Getting Serious About Strategic Influence: How to move beyond the State Department’s legacy of failure

by J. Michael Waller

A decade has passed since the Clinton administration and the late Senator Jesse Helms (R-NC) joined hands in destroying America’s public diplomacy machinery. The shocking development occurred for a combination of reasons: a turf-conscious State Department that wanted total control of public diplomacy that previously had been the purview of the semiindependent U.S. Information Agency; an administration that thought public diplomacy was only for fighting the Soviets and now, with the end of the Cold War, no longer needed; and a staunchly conservative senator who had some bones to pick with U.S.IA and the U.S. Agency for International Development.

Not even the 9/11 attacks and two major wars would bring that machinery back, even as eminent scholars and former senior officials popularized concepts like “soft power” and its successor, “smart power.”1 The U.S. government continues to flail fecklessly in the international scene as public diplomacy officialdom regurgitates stale ideas with a myopia rivaling that of Quincy Magoo. The State Department’s sense of urgency is no more impressive, and its continued primacy in the public diplomacy mission equally perplexing.

Public diplomacy and public affairs need to be put in their proper places, as part of a larger discipline called strategic communication. Its mission must be similar to the mission of the armed forces: to project American power and influence and provide a permanent system through which to ensure the national interest globally. The mission must not be communication for communication’s sake, or simply to make the United States a player in the “global marketplace of ideas.” The mission must be to dominate that market. It must be to fight to win. It must be run strategically, like a permanent political campaign. To do so, it must be run not by diplomats and public affairs pros, but by real strategists and practitioners in the art of political action.

Failed stewardship 

Why, after all these years, do bipartisan majorities in Congress and mainstream public diplomacy advocates insist that the State Department be the nexus of the nation’s strategic communication effort? The George W. Bush Administration hobbled itself from the beginning by re-wiring the federal government’s tangled public diplomacy circuitry, and routing virtually all international communications efforts—including military psychological operations and information operations—through the office of the Under Secretary of State for Public Diplomacy and Public Affairs. Yet for half of the eight years of the Bush presidency, the post of under secretary stood vacant. And when the position was filled, did it really matter?

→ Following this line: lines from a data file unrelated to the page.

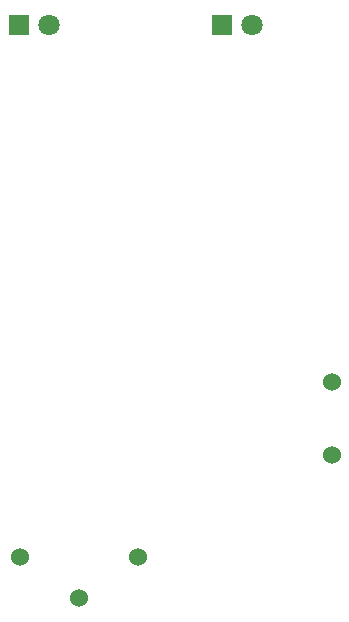
<source format=gbr>
%TF.GenerationSoftware,KiCad,Pcbnew,(5.1.9-0-10_14)*%
%TF.CreationDate,2021-10-18T12:15:18-07:00*%
%TF.ProjectId,ghost_pcb_2,67686f73-745f-4706-9362-5f322e6b6963,rev?*%
%TF.SameCoordinates,Original*%
%TF.FileFunction,Soldermask,Top*%
%TF.FilePolarity,Negative*%
%FSLAX46Y46*%
G04 Gerber Fmt 4.6, Leading zero omitted, Abs format (unit mm)*
G04 Created by KiCad (PCBNEW (5.1.9-0-10_14)) date 2021-10-18 12:15:18*
%MOMM*%
%LPD*%
G01*
G04 APERTURE LIST*
%ADD10C,1.524000*%
%ADD11C,1.800000*%
%ADD12R,1.800000X1.800000*%
G04 APERTURE END LIST*
D10*
%TO.C,SW1*%
X157302200Y-110971800D03*
X157302200Y-117221800D03*
%TD*%
D11*
%TO.C,D2*%
X133350000Y-80772000D03*
D12*
X130810000Y-80772000D03*
%TD*%
D11*
%TO.C,D1*%
X150545800Y-80797400D03*
D12*
X148005800Y-80797400D03*
%TD*%
D10*
%TO.C,BAT1*%
X140860800Y-125831600D03*
X135860800Y-129301601D03*
X130860800Y-125831600D03*
%TD*%
M02*

</source>
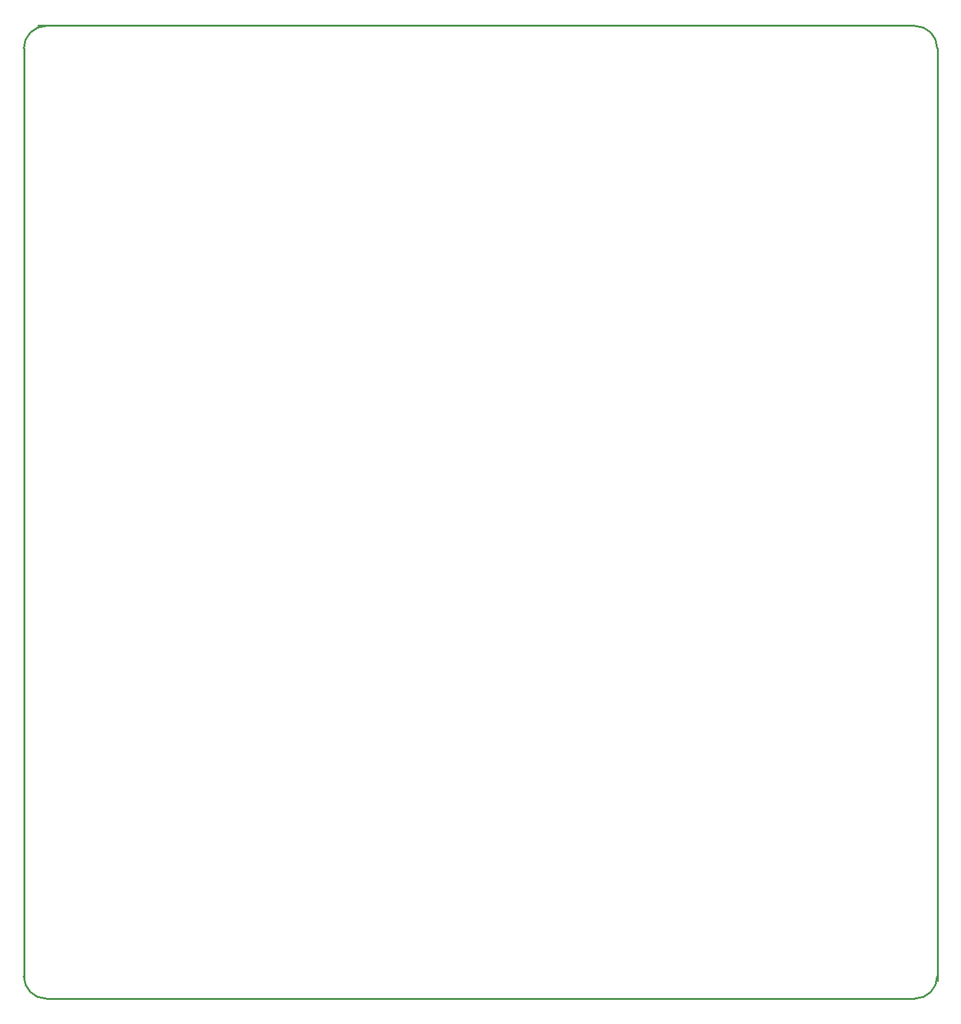
<source format=gm1>
%FSLAX25Y25*%
%MOIN*%
G70*
G01*
G75*
G04 Layer_Color=16711935*
%ADD10C,0.01000*%
G54D10*
X0Y11811D02*
G03*
X11811Y0I11811J0D01*
G01*
Y511417D02*
G03*
X0Y499606I0J-11811D01*
G01*
X480315D02*
G03*
X468504Y511417I-11811J0D01*
G01*
Y0D02*
G03*
X480315Y11811I0J11811D01*
G01*
X7480Y511811D02*
X468110D01*
X480315Y9449D02*
Y499606D01*
X11811Y0D02*
X468504D01*
X0Y10630D02*
Y499606D01*
Y11811D02*
G03*
X11811Y0I11811J0D01*
G01*
Y511417D02*
G03*
X0Y499606I0J-11811D01*
G01*
X480315D02*
G03*
X468504Y511417I-11811J0D01*
G01*
Y0D02*
G03*
X480315Y11811I0J11811D01*
G01*
X7480Y511811D02*
X468110D01*
X480315Y9449D02*
Y499606D01*
X11811Y0D02*
X468504D01*
X0Y10630D02*
Y499606D01*
M02*

</source>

Can we name a single significant enduring positive public diplomacy legacy from under secretaries Charlotte Beers, Margaret Tutwiler, and Karen Hughes? Or, for that matter, Secretaries of State Colin Powell and Condoleezza Rice? Forget about whether or not one agreed with the “War on Terror” policies at the time; did the people on duty step up to the plate? Can anybody point to a wartime reorganization of what almost everybody admitted was a moribund, ineffective public diplomacy machine? Was there a resolve at State that matched the wartime urgency of the U.S. military and the intelligence services? Where was the big hiring surge? What about the revolution in training new recruits and re-training  those in place? Apart from international broadcasting, an oddly autonomous system with a bickering bipartisan board over which the State Department has little influence, where were the big budget requests from Congress?